Exercise inputs START

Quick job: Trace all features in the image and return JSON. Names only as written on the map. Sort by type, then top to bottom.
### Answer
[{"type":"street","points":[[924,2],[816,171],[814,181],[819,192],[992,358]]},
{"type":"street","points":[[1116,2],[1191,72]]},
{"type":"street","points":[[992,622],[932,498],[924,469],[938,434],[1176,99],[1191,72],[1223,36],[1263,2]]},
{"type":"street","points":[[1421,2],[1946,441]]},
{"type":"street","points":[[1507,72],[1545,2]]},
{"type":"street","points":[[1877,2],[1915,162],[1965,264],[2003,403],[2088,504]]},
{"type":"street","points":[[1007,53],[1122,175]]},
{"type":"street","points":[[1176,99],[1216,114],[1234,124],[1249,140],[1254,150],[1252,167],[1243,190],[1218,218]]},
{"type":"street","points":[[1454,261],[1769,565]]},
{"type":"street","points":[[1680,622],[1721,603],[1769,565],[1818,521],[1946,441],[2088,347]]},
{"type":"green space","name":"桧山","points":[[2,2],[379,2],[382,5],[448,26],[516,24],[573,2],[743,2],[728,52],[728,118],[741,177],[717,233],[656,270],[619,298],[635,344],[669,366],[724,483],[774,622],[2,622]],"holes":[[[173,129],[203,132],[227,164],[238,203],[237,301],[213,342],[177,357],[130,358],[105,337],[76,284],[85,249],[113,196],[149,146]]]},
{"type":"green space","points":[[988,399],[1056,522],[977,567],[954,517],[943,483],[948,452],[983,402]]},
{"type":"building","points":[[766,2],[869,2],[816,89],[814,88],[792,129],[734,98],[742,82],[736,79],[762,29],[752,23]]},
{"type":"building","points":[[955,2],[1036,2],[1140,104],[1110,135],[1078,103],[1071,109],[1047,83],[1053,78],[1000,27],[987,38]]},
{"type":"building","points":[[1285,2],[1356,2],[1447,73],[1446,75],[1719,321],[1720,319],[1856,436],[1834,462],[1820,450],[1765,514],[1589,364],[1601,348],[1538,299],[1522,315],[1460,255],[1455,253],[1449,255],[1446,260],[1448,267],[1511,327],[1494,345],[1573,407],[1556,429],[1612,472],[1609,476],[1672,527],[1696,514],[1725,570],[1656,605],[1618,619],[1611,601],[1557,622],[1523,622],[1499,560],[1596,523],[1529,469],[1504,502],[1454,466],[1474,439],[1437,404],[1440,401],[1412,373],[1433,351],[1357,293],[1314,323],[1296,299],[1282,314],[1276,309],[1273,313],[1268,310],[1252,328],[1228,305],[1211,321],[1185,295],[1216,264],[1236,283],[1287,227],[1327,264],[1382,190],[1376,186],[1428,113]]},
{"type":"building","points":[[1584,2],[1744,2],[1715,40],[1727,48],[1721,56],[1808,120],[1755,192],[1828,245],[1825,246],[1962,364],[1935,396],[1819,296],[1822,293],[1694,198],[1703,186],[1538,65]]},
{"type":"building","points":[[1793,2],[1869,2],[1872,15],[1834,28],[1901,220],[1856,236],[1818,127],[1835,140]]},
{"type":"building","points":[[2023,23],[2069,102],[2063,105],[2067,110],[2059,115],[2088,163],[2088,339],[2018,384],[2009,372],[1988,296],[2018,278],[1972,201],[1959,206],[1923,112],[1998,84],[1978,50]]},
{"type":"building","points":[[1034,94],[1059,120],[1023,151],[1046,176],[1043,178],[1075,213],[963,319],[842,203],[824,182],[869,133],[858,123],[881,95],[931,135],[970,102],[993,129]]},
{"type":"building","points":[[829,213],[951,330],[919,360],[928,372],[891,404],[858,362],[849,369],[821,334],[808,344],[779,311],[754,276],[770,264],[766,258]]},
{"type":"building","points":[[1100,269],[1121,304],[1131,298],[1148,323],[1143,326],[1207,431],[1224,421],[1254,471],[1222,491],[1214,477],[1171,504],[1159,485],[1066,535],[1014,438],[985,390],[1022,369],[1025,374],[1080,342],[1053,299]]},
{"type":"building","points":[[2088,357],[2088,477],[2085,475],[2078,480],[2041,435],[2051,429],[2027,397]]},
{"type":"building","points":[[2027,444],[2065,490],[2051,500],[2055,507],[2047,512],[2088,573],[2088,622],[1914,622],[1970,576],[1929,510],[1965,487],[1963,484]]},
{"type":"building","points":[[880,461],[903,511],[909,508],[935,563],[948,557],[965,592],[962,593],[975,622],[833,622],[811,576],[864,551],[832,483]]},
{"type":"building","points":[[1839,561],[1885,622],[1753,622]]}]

Exercise inputs END

▸ What this task involves: This exercise calls for an exact reproduction of the material.

▸ Output for this task:
Quick job: Trace all features in the image and return JSON. Names only as written on the map. Sort by type, then top to bottom.
### Answer
[{"type":"street","points":[[924,2],[816,171],[814,181],[819,192],[992,358]]},
{"type":"street","points":[[1116,2],[1191,72]]},
{"type":"street","points":[[992,622],[932,498],[924,469],[938,434],[1176,99],[1191,72],[1223,36],[1263,2]]},
{"type":"street","points":[[1421,2],[1946,441]]},
{"type":"street","points":[[1507,72],[1545,2]]},
{"type":"street","points":[[1877,2],[1915,162],[1965,264],[2003,403],[2088,504]]},
{"type":"street","points":[[1007,53],[1122,175]]},
{"type":"street","points":[[1176,99],[1216,114],[1234,124],[1249,140],[1254,150],[1252,167],[1243,190],[1218,218]]},
{"type":"street","points":[[1454,261],[1769,565]]},
{"type":"street","points":[[1680,622],[1721,603],[1769,565],[1818,521],[1946,441],[2088,347]]},
{"type":"green space","name":"桧山","points":[[2,2],[379,2],[382,5],[448,26],[516,24],[573,2],[743,2],[728,52],[728,118],[741,177],[717,233],[656,270],[619,298],[635,344],[669,366],[724,483],[774,622],[2,622]],"holes":[[[173,129],[203,132],[227,164],[238,203],[237,301],[213,342],[177,357],[130,358],[105,337],[76,284],[85,249],[113,196],[149,146]]]},
{"type":"green space","points":[[988,399],[1056,522],[977,567],[954,517],[943,483],[948,452],[983,402]]},
{"type":"building","points":[[766,2],[869,2],[816,89],[814,88],[792,129],[734,98],[742,82],[736,79],[762,29],[752,23]]},
{"type":"building","points":[[955,2],[1036,2],[1140,104],[1110,135],[1078,103],[1071,109],[1047,83],[1053,78],[1000,27],[987,38]]},
{"type":"building","points":[[1285,2],[1356,2],[1447,73],[1446,75],[1719,321],[1720,319],[1856,436],[1834,462],[1820,450],[1765,514],[1589,364],[1601,348],[1538,299],[1522,315],[1460,255],[1455,253],[1449,255],[1446,260],[1448,267],[1511,327],[1494,345],[1573,407],[1556,429],[1612,472],[1609,476],[1672,527],[1696,514],[1725,570],[1656,605],[1618,619],[1611,601],[1557,622],[1523,622],[1499,560],[1596,523],[1529,469],[1504,502],[1454,466],[1474,439],[1437,404],[1440,401],[1412,373],[1433,351],[1357,293],[1314,323],[1296,299],[1282,314],[1276,309],[1273,313],[1268,310],[1252,328],[1228,305],[1211,321],[1185,295],[1216,264],[1236,283],[1287,227],[1327,264],[1382,190],[1376,186],[1428,113]]},
{"type":"building","points":[[1584,2],[1744,2],[1715,40],[1727,48],[1721,56],[1808,120],[1755,192],[1828,245],[1825,246],[1962,364],[1935,396],[1819,296],[1822,293],[1694,198],[1703,186],[1538,65]]},
{"type":"building","points":[[1793,2],[1869,2],[1872,15],[1834,28],[1901,220],[1856,236],[1818,127],[1835,140]]},
{"type":"building","points":[[2023,23],[2069,102],[2063,105],[2067,110],[2059,115],[2088,163],[2088,339],[2018,384],[2009,372],[1988,296],[2018,278],[1972,201],[1959,206],[1923,112],[1998,84],[1978,50]]},
{"type":"building","points":[[1034,94],[1059,120],[1023,151],[1046,176],[1043,178],[1075,213],[963,319],[842,203],[824,182],[869,133],[858,123],[881,95],[931,135],[970,102],[993,129]]},
{"type":"building","points":[[829,213],[951,330],[919,360],[928,372],[891,404],[858,362],[849,369],[821,334],[808,344],[779,311],[754,276],[770,264],[766,258]]},
{"type":"building","points":[[1100,269],[1121,304],[1131,298],[1148,323],[1143,326],[1207,431],[1224,421],[1254,471],[1222,491],[1214,477],[1171,504],[1159,485],[1066,535],[1014,438],[985,390],[1022,369],[1025,374],[1080,342],[1053,299]]},
{"type":"building","points":[[2088,357],[2088,477],[2085,475],[2078,480],[2041,435],[2051,429],[2027,397]]},
{"type":"building","points":[[2027,444],[2065,490],[2051,500],[2055,507],[2047,512],[2088,573],[2088,622],[1914,622],[1970,576],[1929,510],[1965,487],[1963,484]]},
{"type":"building","points":[[880,461],[903,511],[909,508],[935,563],[948,557],[965,592],[962,593],[975,622],[833,622],[811,576],[864,551],[832,483]]},
{"type":"building","points":[[1839,561],[1885,622],[1753,622]]}]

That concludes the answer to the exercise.